Historique et construction d’une station thermale
Localisé sur le troisième chemin vicomtal de Gaston IV de Béarn dit le Croisé, le site des Eaux-Chaudes se trouve sur la route menant vers la frontière espagnole et Sallent-de-Gallego, ainsi que sur le chemin jacquaire de l’Ossau. Les récits de voyageurs et les guides du 19e siècle mettent toujours l’accent sur l’histoire illustre de cette station thermale séculaire et font traditionnellement remonter sa fréquentation au règne de Sanche Ier d’Aragon, qui y aurait guéri de sa goutte, puis à celui de Gaston IV de Béarn dont l’épouse, Talèse d’Aragon, aurait séjourné sur le site dès le 12e siècle et aurait ordonné la construction de l’hospice de Gabas. Le premier aurait perduré dans la mémoire à travers la source dite du Rey (Houn du Rey) ; la seconde aurait donné son nom à la seconde source dite alors de Talèse, devenue rapidement de l’Esquirette. A la fin du Moyen Age, les vertus curatives de ces deux sources historiques sont à ce point reconnues et nécessaires que leur accès par la route, au centre des préoccupations, fait l’objet de délibérations dans les registres de la communauté de Laruns, qui est en propriétaire, et du syndicat d’Ossau.

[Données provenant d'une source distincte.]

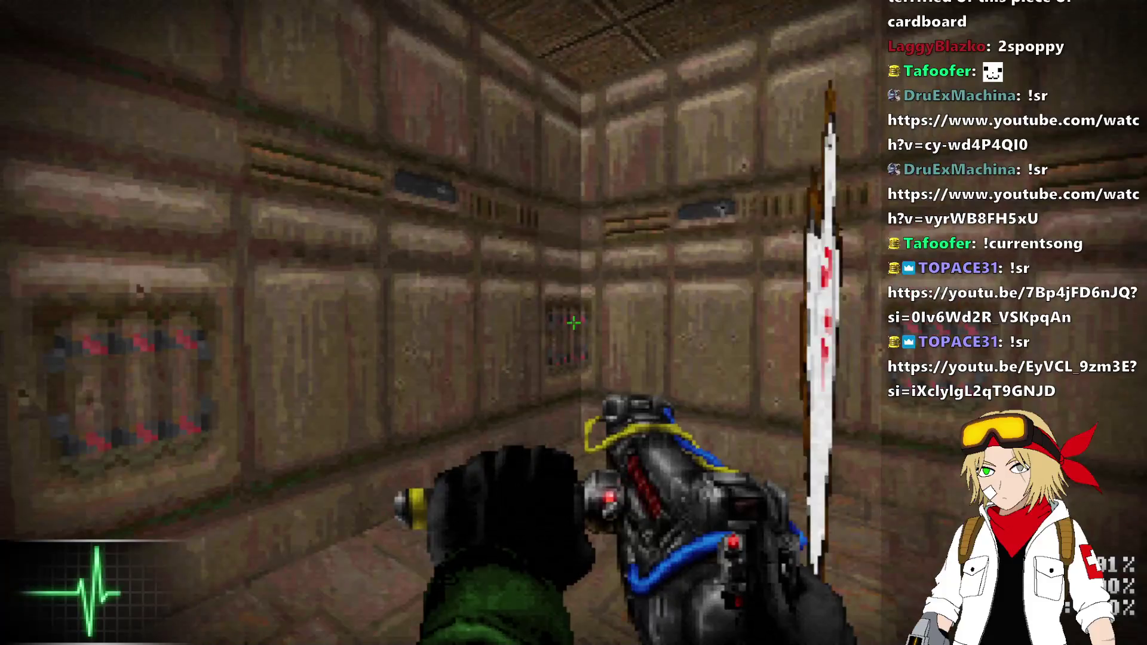
- Run freeze and the earlier i_timescale command from the game console
{"action": "key", "text": "grave"}
{"action": "type", "text": "freeze"}
{"action": "key", "text": "Return"}
{"action": "key", "text": "grave"}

Les illustres "Aigues Cautes" de la cour de Navarre
Si les archives ne renseignent pas – ou peu - sur les périodes antérieures au 15e siècle, elles sont en revanche prolixes au sujet de la première modernité et des séjours de la cour de Navarre au 16e siècle. Mis en perspective avec la culture des villes d’eaux où l’on aime se glorifier d’une histoire légendaire, ces témoignages permettent de confirmer la véracité de la fondation royale des Eaux-Chaudes. Ainsi le 16e siècle est sans nul doute la période la plus prestigieuse qu’est connue la station, son âge d’or, quand bien même les constructions y sont encore précaires, non pérennes et loin de leur aspect actuel.
Dès le début de cette période, Marguerite de Navarre, férue de séjours aux eaux, y aurait composé quelques nouvelles de son Heptaméron, dont la majeure partie est rédigée à Cauterets. Parmi les actes conservés les plus anciens, les archives de la cour de Navarre évoquent la mort du frère bâtard d’Henri II de Navarre, prénommé Antoine, aux Eaux-Chaudes le 22 mai 1542, dont la dépouille fut transférée à l’église de Bielle puis à la cathédrale de Lescar. Plusieurs actes officiels sont ensuite édictés depuis la localité, montrant la régularité et la longueur des séjours des souverains béarnais. Ainsi, dans une ordonnance édictée aux Eaux-Chaudes à l’aube des années 1560 – c’est-à-dire au début des tensions religieuses entre catholiques et protestants -, Jeanne d’Albret défend à ses sujets de Béarn de quitter leur pays. Dans son Histoire du Béarn et de la Navarre commandée par cette dernière et achevée en 1591, Nicolas de Bordenave raconte que, dans ce contexte conflictuel, la reine échappa à une tentative d’enlèvement et que, de retour d’un voyage aux Eaux-Chaudes en 1571, elle réunit les États à Pau pour abolir "toutes les choses passées pour raison des troubles".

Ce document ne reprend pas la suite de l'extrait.